Nicolas Sarkozy a expliqué devant Laurent Delahousse que le référendum était un outil démocratique. Certes. Mais comment expliquer alors qu'il veuille utiliser cet outil juste après une élection démocratique, à savoir la présidentielle ? Pourquoi un tel doublon ? Pourquoi demander l'avis des Français sur ces sujets de l'immigration et de la sécurité alors même que s'il est élu, ce sera justement sur ce programme identitaire et sécuritaire qu'il ne cesse de développer depuis le début de la campagne des primaires ?

Nicolas Sarkozy, légitimé par le suffrage universel, n'aura aucun intérêt à infliger le pensum d'une légitimisation supplémentaire aux Français. Il le sait et sans doute n'a-t-il pas l'intention d'aller jusqu'au bout de cette promesse.

7. Une arme à double tranchant

Enfin, dernier argument qui laisse penser que cette idée de référendum n'est pas vraiment sérieuse : Nicolas Sarkozy sait bien que dans l'actualité comme dans l'histoire, le résultat d'une telle consultation n'est jamais acquis d'avance.

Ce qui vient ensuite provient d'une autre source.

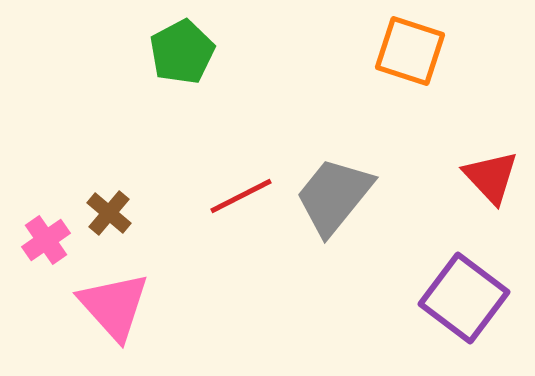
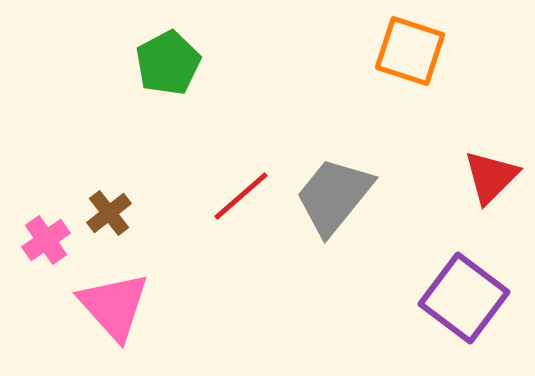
green pentagon: moved 14 px left, 11 px down
red triangle: rotated 28 degrees clockwise
red line: rotated 14 degrees counterclockwise
brown cross: rotated 12 degrees clockwise
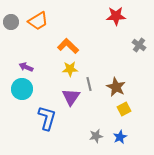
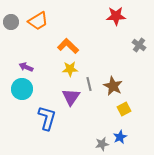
brown star: moved 3 px left, 1 px up
gray star: moved 6 px right, 8 px down
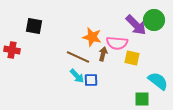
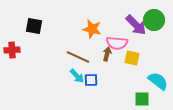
orange star: moved 8 px up
red cross: rotated 14 degrees counterclockwise
brown arrow: moved 4 px right
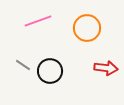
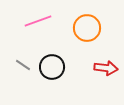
black circle: moved 2 px right, 4 px up
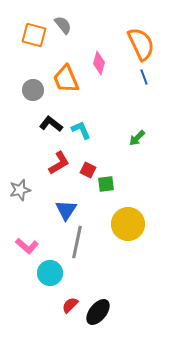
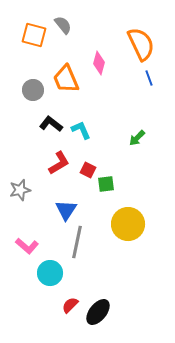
blue line: moved 5 px right, 1 px down
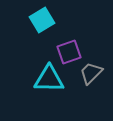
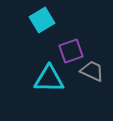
purple square: moved 2 px right, 1 px up
gray trapezoid: moved 1 px right, 2 px up; rotated 70 degrees clockwise
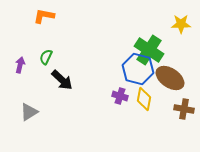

Ainsi, on peut très bien remporter un référendum en obtenant un oui majoritaire et le perdre faute de quorum pour le valider. On vient de le voir en Hongrie avec la consultation organisée par Viktor Orban [19]sur les quotas migratoires. Il a beau clamer que les Hongrois l'ont plébiscité à 98%, il n'a pas recueilli les 50% de votants requis pour être valable et subit donc sans aucun doute un échec personnel.

Or, Nicolas Sarkozy le sait bien. En France, la part des électeurs qui se rendent aux urnes se réduit comme peau de chagrin. De quoi transformer ce référendum en une arme à double tranchant au lendemain d'une victoire, il est vrai, aujourd'hui très hypothétique.